BREAKWATER
Une plongée tout en humanité dans le quotidien d’un cinéma de Brighton par une dessinatrice anglaise à suivre.
Sur la jetée de Brighton, une institution attend les curieux et curieuses : le Breakwater, autrefois plus gros cinéma anglais en dehors de Londres, désormais endroit décati qui survit en programmant des blockbusters. Chris, employée quadragénaire, nous sert de guide, vérifiant à chaque fin de journée à coups de lampe torche que personne ne s’est perdu après la dernière séance. C’est elle qui accueille et forme la nouvelle recrue, Daniel, un homme de sa génération dont elle ne sait rien, à part qu’il fuit la vie de bureau.
Au bout d’à peine dix pages, Katriona Chapman a posé le cadre de son deuxième roman graphique (le premier traduit en français), un quasi-huis clos en noir et blanc qui, a priori, promet peu de fantaisies – à part quelques virées au pub entre collègues, l’action quitte rarement l’enceinte du cinéma.
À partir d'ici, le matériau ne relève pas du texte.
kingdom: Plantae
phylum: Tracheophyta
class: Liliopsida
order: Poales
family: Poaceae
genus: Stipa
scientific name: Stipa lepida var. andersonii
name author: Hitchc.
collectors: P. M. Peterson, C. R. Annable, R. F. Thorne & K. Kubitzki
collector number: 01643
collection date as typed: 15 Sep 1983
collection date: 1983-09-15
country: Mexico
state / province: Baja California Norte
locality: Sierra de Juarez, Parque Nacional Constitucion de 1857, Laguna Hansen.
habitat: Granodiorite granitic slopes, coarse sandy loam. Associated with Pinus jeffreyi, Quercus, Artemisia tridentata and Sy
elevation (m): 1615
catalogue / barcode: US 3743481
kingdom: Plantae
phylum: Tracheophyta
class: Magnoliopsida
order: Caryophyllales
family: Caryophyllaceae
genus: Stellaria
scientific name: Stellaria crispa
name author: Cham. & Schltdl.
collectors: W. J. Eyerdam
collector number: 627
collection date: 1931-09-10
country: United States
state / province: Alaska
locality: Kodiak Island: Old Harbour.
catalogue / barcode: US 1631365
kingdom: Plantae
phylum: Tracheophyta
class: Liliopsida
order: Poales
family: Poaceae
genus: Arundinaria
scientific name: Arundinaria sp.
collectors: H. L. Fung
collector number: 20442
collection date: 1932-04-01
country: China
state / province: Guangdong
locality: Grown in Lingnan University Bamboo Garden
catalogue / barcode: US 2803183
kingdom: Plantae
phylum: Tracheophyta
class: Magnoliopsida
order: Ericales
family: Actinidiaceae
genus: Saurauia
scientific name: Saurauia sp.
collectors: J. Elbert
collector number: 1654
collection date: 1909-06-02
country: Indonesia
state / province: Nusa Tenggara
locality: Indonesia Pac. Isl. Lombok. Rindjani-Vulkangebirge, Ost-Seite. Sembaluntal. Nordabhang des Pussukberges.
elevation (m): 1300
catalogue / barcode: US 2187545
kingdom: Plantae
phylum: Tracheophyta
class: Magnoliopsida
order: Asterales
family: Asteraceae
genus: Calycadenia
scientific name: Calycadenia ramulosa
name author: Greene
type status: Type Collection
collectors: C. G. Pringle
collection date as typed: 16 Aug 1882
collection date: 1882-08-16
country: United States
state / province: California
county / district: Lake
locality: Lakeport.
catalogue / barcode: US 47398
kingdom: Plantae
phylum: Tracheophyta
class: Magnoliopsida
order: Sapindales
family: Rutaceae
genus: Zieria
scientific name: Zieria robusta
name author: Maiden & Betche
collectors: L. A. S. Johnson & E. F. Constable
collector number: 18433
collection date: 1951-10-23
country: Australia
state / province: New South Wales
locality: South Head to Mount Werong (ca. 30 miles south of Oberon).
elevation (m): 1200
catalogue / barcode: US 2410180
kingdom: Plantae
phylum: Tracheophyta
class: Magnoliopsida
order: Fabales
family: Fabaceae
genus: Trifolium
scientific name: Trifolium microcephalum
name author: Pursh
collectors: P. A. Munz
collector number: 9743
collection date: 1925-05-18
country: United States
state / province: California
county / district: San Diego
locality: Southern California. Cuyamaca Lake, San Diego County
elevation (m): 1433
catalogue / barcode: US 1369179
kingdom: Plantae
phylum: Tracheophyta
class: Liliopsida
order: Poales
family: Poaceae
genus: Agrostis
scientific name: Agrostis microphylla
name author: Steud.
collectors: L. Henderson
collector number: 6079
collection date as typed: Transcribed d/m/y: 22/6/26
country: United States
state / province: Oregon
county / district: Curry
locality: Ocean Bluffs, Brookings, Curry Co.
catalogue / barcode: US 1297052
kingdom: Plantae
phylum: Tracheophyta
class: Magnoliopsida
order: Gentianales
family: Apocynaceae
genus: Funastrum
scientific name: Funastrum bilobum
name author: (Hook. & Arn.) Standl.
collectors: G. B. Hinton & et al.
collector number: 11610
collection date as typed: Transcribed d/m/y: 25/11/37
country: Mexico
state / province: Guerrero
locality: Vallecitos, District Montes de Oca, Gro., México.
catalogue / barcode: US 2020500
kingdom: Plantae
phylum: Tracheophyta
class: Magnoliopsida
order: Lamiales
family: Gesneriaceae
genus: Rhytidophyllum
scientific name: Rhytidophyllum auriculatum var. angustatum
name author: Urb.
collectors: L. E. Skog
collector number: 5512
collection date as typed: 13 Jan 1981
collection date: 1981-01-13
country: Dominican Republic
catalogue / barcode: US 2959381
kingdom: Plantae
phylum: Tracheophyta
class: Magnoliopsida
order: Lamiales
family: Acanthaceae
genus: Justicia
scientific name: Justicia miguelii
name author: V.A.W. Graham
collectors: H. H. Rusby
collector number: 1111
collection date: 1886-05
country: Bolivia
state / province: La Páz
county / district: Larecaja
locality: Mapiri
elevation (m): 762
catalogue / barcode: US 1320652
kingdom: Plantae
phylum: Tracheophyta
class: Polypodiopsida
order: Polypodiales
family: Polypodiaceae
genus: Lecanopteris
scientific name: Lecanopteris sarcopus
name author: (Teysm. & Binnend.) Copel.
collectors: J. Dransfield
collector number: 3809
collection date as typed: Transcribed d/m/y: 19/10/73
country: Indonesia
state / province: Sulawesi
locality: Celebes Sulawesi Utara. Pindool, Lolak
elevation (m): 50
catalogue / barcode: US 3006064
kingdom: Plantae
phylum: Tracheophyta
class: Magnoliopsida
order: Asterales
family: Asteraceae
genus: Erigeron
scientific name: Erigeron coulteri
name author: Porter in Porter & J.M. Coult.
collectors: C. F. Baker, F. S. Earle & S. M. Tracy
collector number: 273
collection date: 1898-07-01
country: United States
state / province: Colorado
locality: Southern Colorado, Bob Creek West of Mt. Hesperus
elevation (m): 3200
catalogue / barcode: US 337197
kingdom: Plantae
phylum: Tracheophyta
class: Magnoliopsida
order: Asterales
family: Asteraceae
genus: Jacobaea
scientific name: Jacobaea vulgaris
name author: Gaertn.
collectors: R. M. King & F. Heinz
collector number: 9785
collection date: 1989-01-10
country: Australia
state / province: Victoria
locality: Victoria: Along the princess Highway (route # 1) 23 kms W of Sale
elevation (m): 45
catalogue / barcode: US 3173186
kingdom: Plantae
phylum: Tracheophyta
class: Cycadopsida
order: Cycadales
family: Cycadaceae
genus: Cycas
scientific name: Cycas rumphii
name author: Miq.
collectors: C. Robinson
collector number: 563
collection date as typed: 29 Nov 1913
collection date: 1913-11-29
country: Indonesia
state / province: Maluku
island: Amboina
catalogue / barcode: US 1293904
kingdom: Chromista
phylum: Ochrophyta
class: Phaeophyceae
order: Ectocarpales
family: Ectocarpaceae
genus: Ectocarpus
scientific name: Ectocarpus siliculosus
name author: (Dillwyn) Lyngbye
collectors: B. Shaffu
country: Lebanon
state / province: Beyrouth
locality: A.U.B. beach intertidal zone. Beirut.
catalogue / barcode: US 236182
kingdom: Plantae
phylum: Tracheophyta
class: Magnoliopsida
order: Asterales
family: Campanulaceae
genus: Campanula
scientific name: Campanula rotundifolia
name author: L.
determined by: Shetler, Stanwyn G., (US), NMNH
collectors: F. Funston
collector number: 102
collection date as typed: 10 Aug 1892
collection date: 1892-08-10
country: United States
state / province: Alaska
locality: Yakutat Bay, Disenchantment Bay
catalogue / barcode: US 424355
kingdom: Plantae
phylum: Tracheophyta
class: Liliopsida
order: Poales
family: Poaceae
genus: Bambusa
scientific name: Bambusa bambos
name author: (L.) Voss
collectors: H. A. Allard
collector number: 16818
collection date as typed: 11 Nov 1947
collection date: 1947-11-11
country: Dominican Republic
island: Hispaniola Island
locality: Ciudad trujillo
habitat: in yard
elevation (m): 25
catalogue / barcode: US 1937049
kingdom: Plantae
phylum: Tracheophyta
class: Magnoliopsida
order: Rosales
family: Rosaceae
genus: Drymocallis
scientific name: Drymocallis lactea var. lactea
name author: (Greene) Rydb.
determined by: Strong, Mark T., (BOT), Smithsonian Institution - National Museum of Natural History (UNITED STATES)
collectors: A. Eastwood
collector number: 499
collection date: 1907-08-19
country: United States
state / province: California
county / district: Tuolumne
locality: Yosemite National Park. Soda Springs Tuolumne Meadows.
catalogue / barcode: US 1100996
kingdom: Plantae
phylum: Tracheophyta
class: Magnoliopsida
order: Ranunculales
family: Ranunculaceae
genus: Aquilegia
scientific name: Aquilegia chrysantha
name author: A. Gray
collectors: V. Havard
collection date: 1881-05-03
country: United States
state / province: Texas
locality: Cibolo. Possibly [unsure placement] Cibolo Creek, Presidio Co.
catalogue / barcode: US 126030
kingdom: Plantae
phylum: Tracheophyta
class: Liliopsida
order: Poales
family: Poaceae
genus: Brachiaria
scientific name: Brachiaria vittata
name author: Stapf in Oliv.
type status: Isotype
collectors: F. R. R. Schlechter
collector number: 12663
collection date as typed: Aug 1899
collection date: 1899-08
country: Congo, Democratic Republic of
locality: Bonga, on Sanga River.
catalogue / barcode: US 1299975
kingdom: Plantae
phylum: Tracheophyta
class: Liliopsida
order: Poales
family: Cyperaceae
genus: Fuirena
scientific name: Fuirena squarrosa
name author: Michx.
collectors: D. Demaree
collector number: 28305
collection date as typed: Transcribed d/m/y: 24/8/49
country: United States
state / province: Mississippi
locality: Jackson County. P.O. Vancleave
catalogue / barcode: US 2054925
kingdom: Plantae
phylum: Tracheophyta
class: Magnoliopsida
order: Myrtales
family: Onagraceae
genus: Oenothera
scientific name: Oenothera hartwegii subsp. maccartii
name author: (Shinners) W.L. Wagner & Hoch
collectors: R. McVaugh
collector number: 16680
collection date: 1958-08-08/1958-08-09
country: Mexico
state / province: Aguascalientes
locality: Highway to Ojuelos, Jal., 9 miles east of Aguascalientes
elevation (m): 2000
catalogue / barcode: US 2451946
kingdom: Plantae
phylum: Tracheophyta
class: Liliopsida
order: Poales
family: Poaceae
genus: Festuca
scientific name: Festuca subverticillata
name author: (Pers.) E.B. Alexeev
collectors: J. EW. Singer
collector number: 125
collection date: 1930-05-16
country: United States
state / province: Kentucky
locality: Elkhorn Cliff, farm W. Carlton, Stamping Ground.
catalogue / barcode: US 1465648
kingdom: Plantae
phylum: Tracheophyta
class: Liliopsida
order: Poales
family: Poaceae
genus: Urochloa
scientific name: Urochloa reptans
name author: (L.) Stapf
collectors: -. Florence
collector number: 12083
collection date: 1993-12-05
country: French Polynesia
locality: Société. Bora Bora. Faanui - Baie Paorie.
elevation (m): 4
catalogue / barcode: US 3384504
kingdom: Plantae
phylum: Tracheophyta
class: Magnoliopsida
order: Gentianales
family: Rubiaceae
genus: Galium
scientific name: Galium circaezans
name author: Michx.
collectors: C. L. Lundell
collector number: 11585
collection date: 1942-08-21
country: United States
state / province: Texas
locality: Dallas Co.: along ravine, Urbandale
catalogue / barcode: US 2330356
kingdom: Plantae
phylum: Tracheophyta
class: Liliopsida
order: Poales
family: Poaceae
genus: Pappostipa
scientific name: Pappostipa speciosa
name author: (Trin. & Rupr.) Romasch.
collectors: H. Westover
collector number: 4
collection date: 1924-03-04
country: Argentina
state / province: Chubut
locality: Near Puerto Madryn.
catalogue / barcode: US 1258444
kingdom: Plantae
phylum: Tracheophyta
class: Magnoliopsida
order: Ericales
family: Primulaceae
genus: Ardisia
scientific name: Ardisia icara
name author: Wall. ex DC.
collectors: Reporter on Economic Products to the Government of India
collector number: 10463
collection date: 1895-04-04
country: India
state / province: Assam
Pourtant, au fur et à mesure que l’illustratrice anglaise nous plonge dans son décor, elle parvient, grâce à son dessin expressif et sa mise en scène précise, à donner beaucoup de vie et de chair aux personnages de ce microcosme. Chapman montre une réelle aisance pour reproduire le fruit d’interactions sociales authentiques, si bien qu’il est facile de s’attacher à Chris, à Daniel mais aussi à Craig, leur collègue et ado farceur. La découverte de leur quotidien routinier, avec les pauses dans un local poubelles qui sert de salle de repos, déclenche l’empathie. Et l’amitié entre Chris et Daniel semble naître devant nous.
Conçu comme une peinture sociale proche d’un Ken Loach, le récit de l’Anglaise, traversé d’éclats mélancoliques, déploie ainsi son charme doux-amer, favorisé par des dialogues qui sonnent juste et la rondeur du graphisme. Par surprise, l’ambiance glisse vers le drame, péripétie qui confirme combien l’autrice est douée pour imiter la vie dans ce qu’elle a de plus imprévisible. Il ne faut pas se fier à la modestie affichée par ce roman graphique ; il se révèle puissamment émouvant.
Breakwater de Katriona Chapman (Futuropolis), traduit de l’anglais par Sidonie Van Den Dries,
168 p., 21 €. En librairie le 8 juin.